• _WORK REQUIRED_
Copy the listing below, swapping each "scientific name" for "species" and leaving every other word as it is.

• _MATERIAL SUPPLIED_
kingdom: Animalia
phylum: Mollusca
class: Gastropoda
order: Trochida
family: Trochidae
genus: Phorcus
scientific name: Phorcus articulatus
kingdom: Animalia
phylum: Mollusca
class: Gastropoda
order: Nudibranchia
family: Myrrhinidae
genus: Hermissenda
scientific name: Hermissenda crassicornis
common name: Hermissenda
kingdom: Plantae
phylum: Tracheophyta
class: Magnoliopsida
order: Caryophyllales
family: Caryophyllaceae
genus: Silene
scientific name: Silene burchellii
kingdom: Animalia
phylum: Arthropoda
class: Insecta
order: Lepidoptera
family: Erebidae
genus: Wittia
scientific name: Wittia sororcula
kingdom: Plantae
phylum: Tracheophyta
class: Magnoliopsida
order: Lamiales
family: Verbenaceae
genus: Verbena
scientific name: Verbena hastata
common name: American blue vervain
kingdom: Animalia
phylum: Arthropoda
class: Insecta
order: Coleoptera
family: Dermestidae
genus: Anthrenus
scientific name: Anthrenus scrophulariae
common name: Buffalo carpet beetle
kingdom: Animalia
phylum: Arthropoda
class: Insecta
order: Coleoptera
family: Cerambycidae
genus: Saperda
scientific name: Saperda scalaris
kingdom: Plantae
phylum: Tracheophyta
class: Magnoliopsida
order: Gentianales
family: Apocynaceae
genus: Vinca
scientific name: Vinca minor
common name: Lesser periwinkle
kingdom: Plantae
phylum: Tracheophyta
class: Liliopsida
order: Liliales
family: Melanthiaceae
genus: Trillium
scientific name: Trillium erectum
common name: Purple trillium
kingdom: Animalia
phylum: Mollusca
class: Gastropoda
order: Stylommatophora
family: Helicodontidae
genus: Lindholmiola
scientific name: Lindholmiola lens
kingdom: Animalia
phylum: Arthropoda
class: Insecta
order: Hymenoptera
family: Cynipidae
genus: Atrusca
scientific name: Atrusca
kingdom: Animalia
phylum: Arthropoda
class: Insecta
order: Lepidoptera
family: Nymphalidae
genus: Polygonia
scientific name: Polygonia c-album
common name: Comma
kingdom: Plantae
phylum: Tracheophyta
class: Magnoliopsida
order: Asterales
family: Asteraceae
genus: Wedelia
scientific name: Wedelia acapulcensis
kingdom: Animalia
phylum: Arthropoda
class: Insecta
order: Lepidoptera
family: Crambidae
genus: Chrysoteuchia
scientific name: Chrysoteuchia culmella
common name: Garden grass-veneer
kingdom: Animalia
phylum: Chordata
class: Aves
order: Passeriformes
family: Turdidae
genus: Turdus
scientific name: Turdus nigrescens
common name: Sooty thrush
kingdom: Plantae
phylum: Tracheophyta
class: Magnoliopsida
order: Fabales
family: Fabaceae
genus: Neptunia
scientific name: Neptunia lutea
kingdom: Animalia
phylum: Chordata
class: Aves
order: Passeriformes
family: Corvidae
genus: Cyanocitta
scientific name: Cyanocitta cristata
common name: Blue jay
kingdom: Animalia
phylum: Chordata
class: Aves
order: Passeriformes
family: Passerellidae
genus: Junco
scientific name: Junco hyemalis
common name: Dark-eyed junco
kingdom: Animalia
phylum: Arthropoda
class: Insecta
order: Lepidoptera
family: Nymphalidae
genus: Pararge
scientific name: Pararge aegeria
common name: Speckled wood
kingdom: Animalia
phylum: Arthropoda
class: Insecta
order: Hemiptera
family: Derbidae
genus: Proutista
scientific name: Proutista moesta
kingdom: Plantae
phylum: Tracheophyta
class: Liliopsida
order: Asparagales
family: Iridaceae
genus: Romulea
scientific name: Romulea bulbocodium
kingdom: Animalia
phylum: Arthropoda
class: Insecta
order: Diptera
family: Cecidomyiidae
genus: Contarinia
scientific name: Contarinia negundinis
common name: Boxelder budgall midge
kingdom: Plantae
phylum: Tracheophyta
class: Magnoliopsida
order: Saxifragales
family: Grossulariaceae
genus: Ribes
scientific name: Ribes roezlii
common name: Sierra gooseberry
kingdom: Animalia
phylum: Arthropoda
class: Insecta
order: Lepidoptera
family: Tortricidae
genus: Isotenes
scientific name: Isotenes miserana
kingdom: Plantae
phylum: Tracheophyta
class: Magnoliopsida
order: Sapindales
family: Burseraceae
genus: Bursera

• _THE REPLY_
kingdom: Animalia
phylum: Mollusca
class: Gastropoda
order: Trochida
family: Trochidae
genus: Phorcus
species: Phorcus articulatus
kingdom: Animalia
phylum: Mollusca
class: Gastropoda
order: Nudibranchia
family: Myrrhinidae
genus: Hermissenda
species: Hermissenda crassicornis
common name: Hermissenda
kingdom: Plantae
phylum: Tracheophyta
class: Magnoliopsida
order: Caryophyllales
family: Caryophyllaceae
genus: Silene
species: Silene burchellii
kingdom: Animalia
phylum: Arthropoda
class: Insecta
order: Lepidoptera
family: Erebidae
genus: Wittia
species: Wittia sororcula
kingdom: Plantae
phylum: Tracheophyta
class: Magnoliopsida
order: Lamiales
family: Verbenaceae
genus: Verbena
species: Verbena hastata
common name: American blue vervain
kingdom: Animalia
phylum: Arthropoda
class: Insecta
order: Coleoptera
family: Dermestidae
genus: Anthrenus
species: Anthrenus scrophulariae
common name: Buffalo carpet beetle
kingdom: Animalia
phylum: Arthropoda
class: Insecta
order: Coleoptera
family: Cerambycidae
genus: Saperda
species: Saperda scalaris
kingdom: Plantae
phylum: Tracheophyta
class: Magnoliopsida
order: Gentianales
family: Apocynaceae
genus: Vinca
species: Vinca minor
common name: Lesser periwinkle
kingdom: Plantae
phylum: Tracheophyta
class: Liliopsida
order: Liliales
family: Melanthiaceae
genus: Trillium
species: Trillium erectum
common name: Purple trillium
kingdom: Animalia
phylum: Mollusca
class: Gastropoda
order: Stylommatophora
family: Helicodontidae
genus: Lindholmiola
species: Lindholmiola lens
kingdom: Animalia
phylum: Arthropoda
class: Insecta
order: Hymenoptera
family: Cynipidae
genus: Atrusca
species: Atrusca
kingdom: Animalia
phylum: Arthropoda
class: Insecta
order: Lepidoptera
family: Nymphalidae
genus: Polygonia
species: Polygonia c-album
common name: Comma
kingdom: Plantae
phylum: Tracheophyta
class: Magnoliopsida
order: Asterales
family: Asteraceae
genus: Wedelia
species: Wedelia acapulcensis
kingdom: Animalia
phylum: Arthropoda
class: Insecta
order: Lepidoptera
family: Crambidae
genus: Chrysoteuchia
species: Chrysoteuchia culmella
common name: Garden grass-veneer
kingdom: Animalia
phylum: Chordata
class: Aves
order: Passeriformes
family: Turdidae
genus: Turdus
species: Turdus nigrescens
common name: Sooty thrush
kingdom: Plantae
phylum: Tracheophyta
class: Magnoliopsida
order: Fabales
family: Fabaceae
genus: Neptunia
species: Neptunia lutea
kingdom: Animalia
phylum: Chordata
class: Aves
order: Passeriformes
family: Corvidae
genus: Cyanocitta
species: Cyanocitta cristata
common name: Blue jay
kingdom: Animalia
phylum: Chordata
class: Aves
order: Passeriformes
family: Passerellidae
genus: Junco
species: Junco hyemalis
common name: Dark-eyed junco
kingdom: Animalia
phylum: Arthropoda
class: Insecta
order: Lepidoptera
family: Nymphalidae
genus: Pararge
species: Pararge aegeria
common name: Speckled wood
kingdom: Animalia
phylum: Arthropoda
class: Insecta
order: Hemiptera
family: Derbidae
genus: Proutista
species: Proutista moesta
kingdom: Plantae
phylum: Tracheophyta
class: Liliopsida
order: Asparagales
family: Iridaceae
genus: Romulea
species: Romulea bulbocodium
kingdom: Animalia
phylum: Arthropoda
class: Insecta
order: Diptera
family: Cecidomyiidae
genus: Contarinia
species: Contarinia negundinis
common name: Boxelder budgall midge
kingdom: Plantae
phylum: Tracheophyta
class: Magnoliopsida
order: Saxifragales
family: Grossulariaceae
genus: Ribes
species: Ribes roezlii
common name: Sierra gooseberry
kingdom: Animalia
phylum: Arthropoda
class: Insecta
order: Lepidoptera
family: Tortricidae
genus: Isotenes
species: Isotenes miserana
kingdom: Plantae
phylum: Tracheophyta
class: Magnoliopsida
order: Sapindales
family: Burseraceae
genus: Bursera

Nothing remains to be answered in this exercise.